Thursday, July 29, 2004

Reserves’ city workers
might get pay

City employees who are members of the National Guard or Reserve forces might not have to give up their city paychecks when they are called for active duty, under a bill approved by the City Council Budget Committee yesterday.

The measure would give the city the option of paying those employees the difference between their city salary and military salary if the military salary is less.

The bill comes on the heels of the announcement that soldiers of the Hawaii Army National Guard's 29th Infantry Brigade (Separate) have been ordered to report for active duty Aug. 16 to prepare for a year of combat duty in Iraq.

City spokeswoman Carol Costa said that so far, 42 city employees have received orders to report for active duty, with the potential for 250 to 300 or possibly more to be eventually called up.

Councilman Charles Djou, a lieutenant in the Army Reserve who is not being deployed, introduced the bill.

He said he did so after he learned about private companies like Sears, Verizon and Home Depot, as well as municipalities such as San Francisco, San Jose and Fresno, Calif., that offer to pay the differential benefit to employees who are reservists or Guard members.

"They all have said they'll pay the differences because they recognize the sacrifices that the families have to make," Djou said. "I think it's important that we make this gesture here in Hawaii."

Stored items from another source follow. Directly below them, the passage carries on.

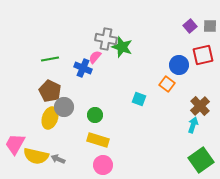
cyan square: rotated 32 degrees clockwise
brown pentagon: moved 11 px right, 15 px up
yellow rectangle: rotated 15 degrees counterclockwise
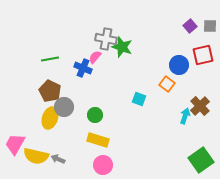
cyan arrow: moved 8 px left, 9 px up
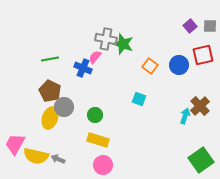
green star: moved 1 px right, 3 px up
orange square: moved 17 px left, 18 px up
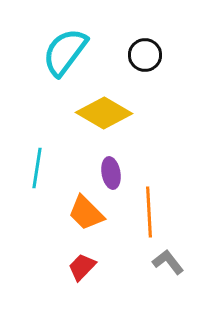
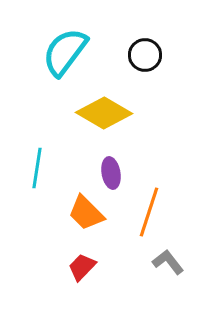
orange line: rotated 21 degrees clockwise
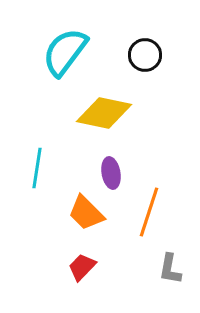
yellow diamond: rotated 18 degrees counterclockwise
gray L-shape: moved 2 px right, 7 px down; rotated 132 degrees counterclockwise
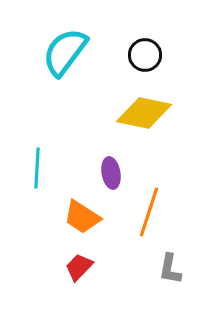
yellow diamond: moved 40 px right
cyan line: rotated 6 degrees counterclockwise
orange trapezoid: moved 4 px left, 4 px down; rotated 12 degrees counterclockwise
red trapezoid: moved 3 px left
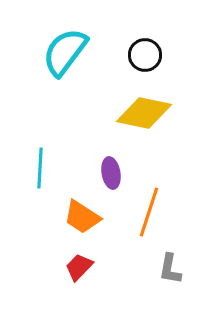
cyan line: moved 3 px right
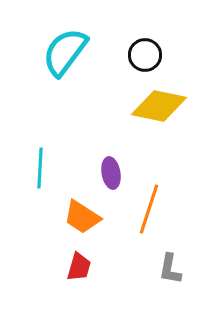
yellow diamond: moved 15 px right, 7 px up
orange line: moved 3 px up
red trapezoid: rotated 152 degrees clockwise
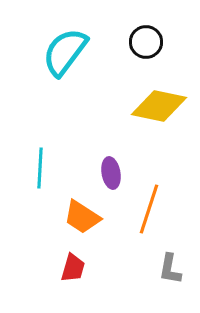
black circle: moved 1 px right, 13 px up
red trapezoid: moved 6 px left, 1 px down
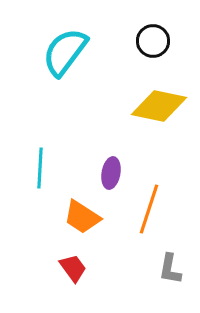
black circle: moved 7 px right, 1 px up
purple ellipse: rotated 20 degrees clockwise
red trapezoid: rotated 52 degrees counterclockwise
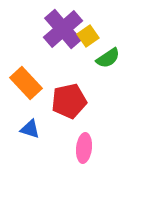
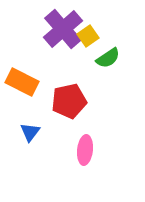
orange rectangle: moved 4 px left, 1 px up; rotated 20 degrees counterclockwise
blue triangle: moved 3 px down; rotated 50 degrees clockwise
pink ellipse: moved 1 px right, 2 px down
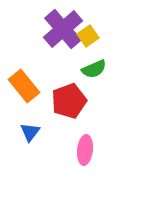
green semicircle: moved 14 px left, 11 px down; rotated 10 degrees clockwise
orange rectangle: moved 2 px right, 4 px down; rotated 24 degrees clockwise
red pentagon: rotated 8 degrees counterclockwise
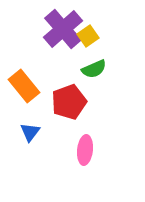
red pentagon: moved 1 px down
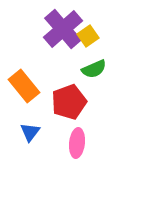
pink ellipse: moved 8 px left, 7 px up
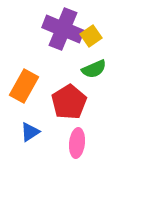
purple cross: rotated 27 degrees counterclockwise
yellow square: moved 3 px right
orange rectangle: rotated 68 degrees clockwise
red pentagon: rotated 12 degrees counterclockwise
blue triangle: rotated 20 degrees clockwise
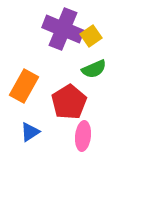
pink ellipse: moved 6 px right, 7 px up
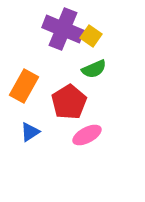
yellow square: rotated 20 degrees counterclockwise
pink ellipse: moved 4 px right, 1 px up; rotated 56 degrees clockwise
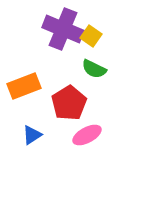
green semicircle: rotated 50 degrees clockwise
orange rectangle: rotated 40 degrees clockwise
red pentagon: moved 1 px down
blue triangle: moved 2 px right, 3 px down
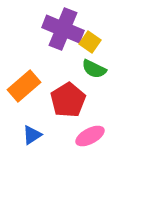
yellow square: moved 1 px left, 6 px down
orange rectangle: rotated 20 degrees counterclockwise
red pentagon: moved 1 px left, 3 px up
pink ellipse: moved 3 px right, 1 px down
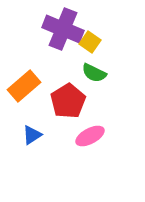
green semicircle: moved 4 px down
red pentagon: moved 1 px down
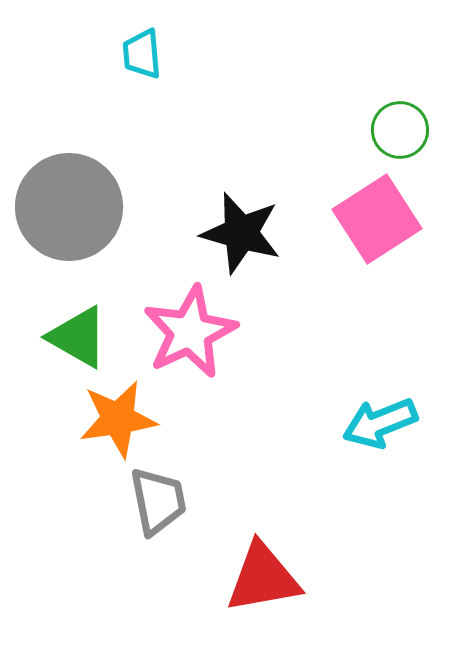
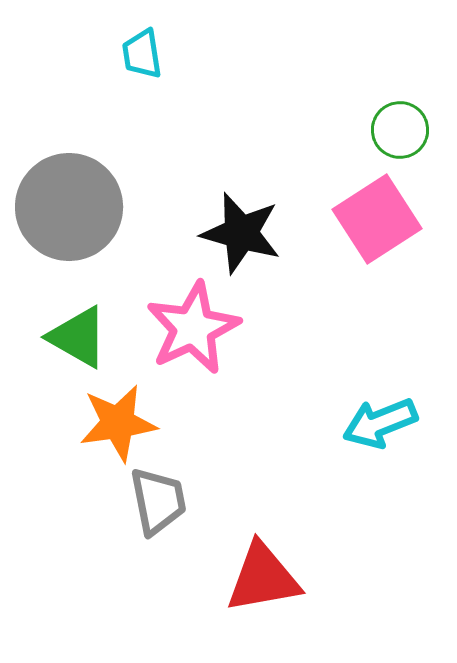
cyan trapezoid: rotated 4 degrees counterclockwise
pink star: moved 3 px right, 4 px up
orange star: moved 4 px down
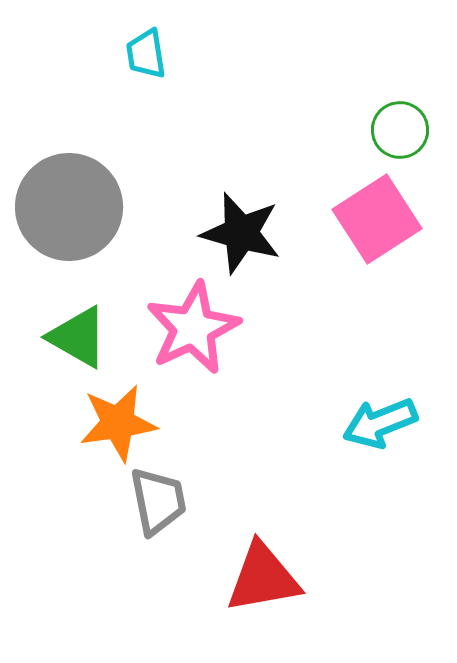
cyan trapezoid: moved 4 px right
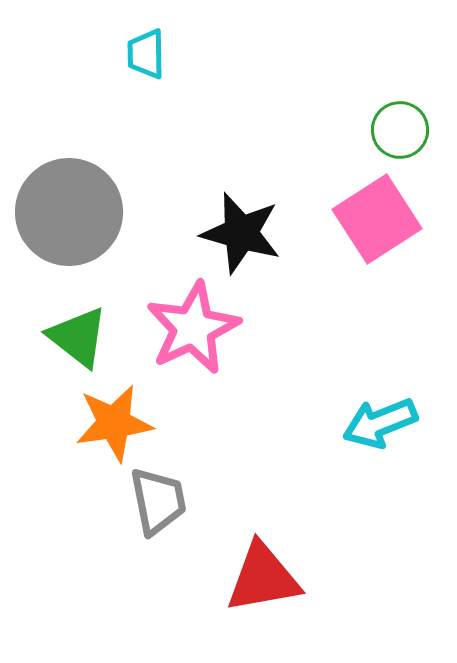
cyan trapezoid: rotated 8 degrees clockwise
gray circle: moved 5 px down
green triangle: rotated 8 degrees clockwise
orange star: moved 4 px left
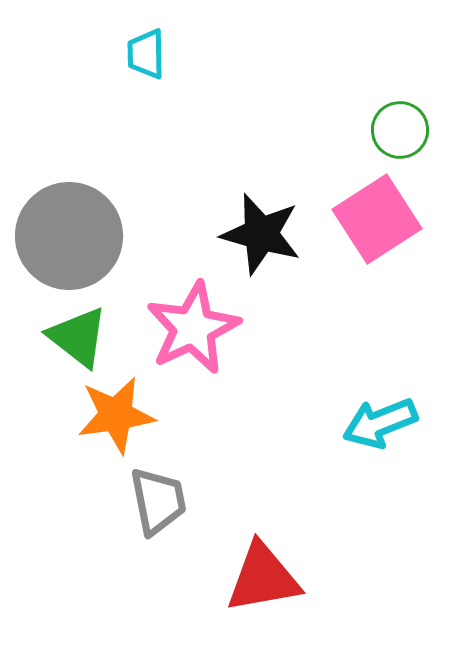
gray circle: moved 24 px down
black star: moved 20 px right, 1 px down
orange star: moved 2 px right, 8 px up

But the city administration spoke against the bill.

Human Resources Director Cheryl Okumu-Sepe said that the city cannot afford to give such a benefit.

"When these vacancies occur as a result of the military call-ups, it'd be necessary for departments to then fill these positions on a temporary basis," she said.

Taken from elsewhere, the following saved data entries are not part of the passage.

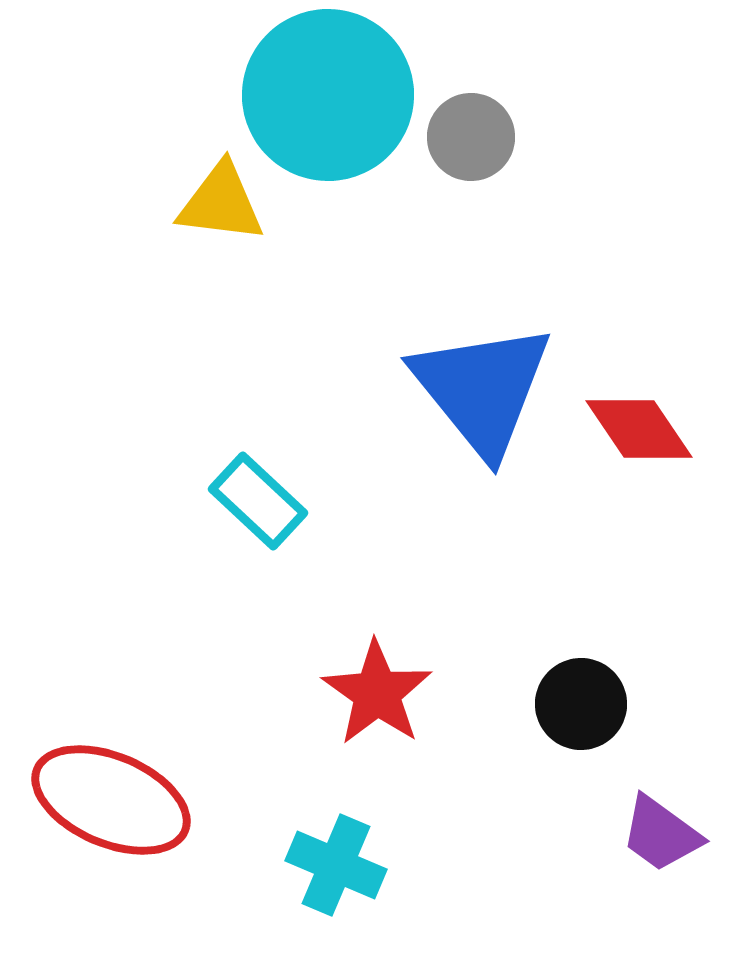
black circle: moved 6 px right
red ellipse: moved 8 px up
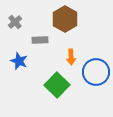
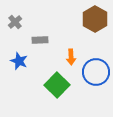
brown hexagon: moved 30 px right
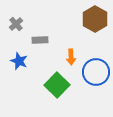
gray cross: moved 1 px right, 2 px down
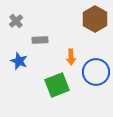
gray cross: moved 3 px up
green square: rotated 25 degrees clockwise
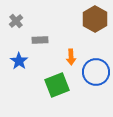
blue star: rotated 12 degrees clockwise
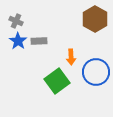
gray cross: rotated 24 degrees counterclockwise
gray rectangle: moved 1 px left, 1 px down
blue star: moved 1 px left, 20 px up
green square: moved 4 px up; rotated 15 degrees counterclockwise
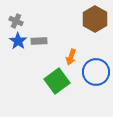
orange arrow: rotated 21 degrees clockwise
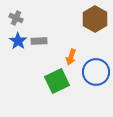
gray cross: moved 3 px up
green square: rotated 10 degrees clockwise
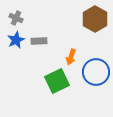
blue star: moved 2 px left, 1 px up; rotated 12 degrees clockwise
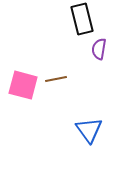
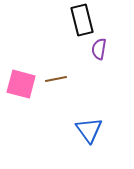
black rectangle: moved 1 px down
pink square: moved 2 px left, 1 px up
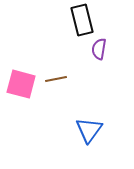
blue triangle: rotated 12 degrees clockwise
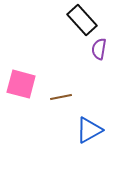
black rectangle: rotated 28 degrees counterclockwise
brown line: moved 5 px right, 18 px down
blue triangle: rotated 24 degrees clockwise
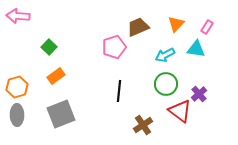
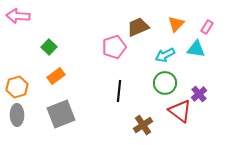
green circle: moved 1 px left, 1 px up
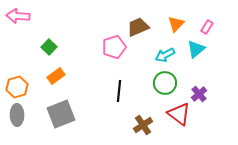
cyan triangle: rotated 48 degrees counterclockwise
red triangle: moved 1 px left, 3 px down
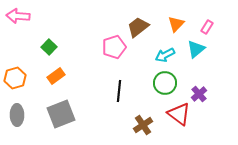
brown trapezoid: rotated 15 degrees counterclockwise
orange hexagon: moved 2 px left, 9 px up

Chris Diebling, budget and fiscal services deputy director, said that the money saved by not paying salaries would be used to hire temporary workers or bring employees in on overtime to fill the void. "We'd be put into quite a budget crunch," Diebling said, if the city had to pay the differential to employees who are not providing services to the city.

Councilwoman Barbara Marshall, who objected to the bill, said it is not fair that only one segment of those who are called up will be getting the benefit, even though all are serving the country.

"I wish we could afford to do it," Marshall said, "but because we're dealing with taxpayers' dollars, I just don't think we can create that level of unfairness."

Budget Chairwoman Ann Kobayashi recommended the bill move forward but indicated that it will likely be amended. The bill is scheduled for a public hearing on Aug. 11.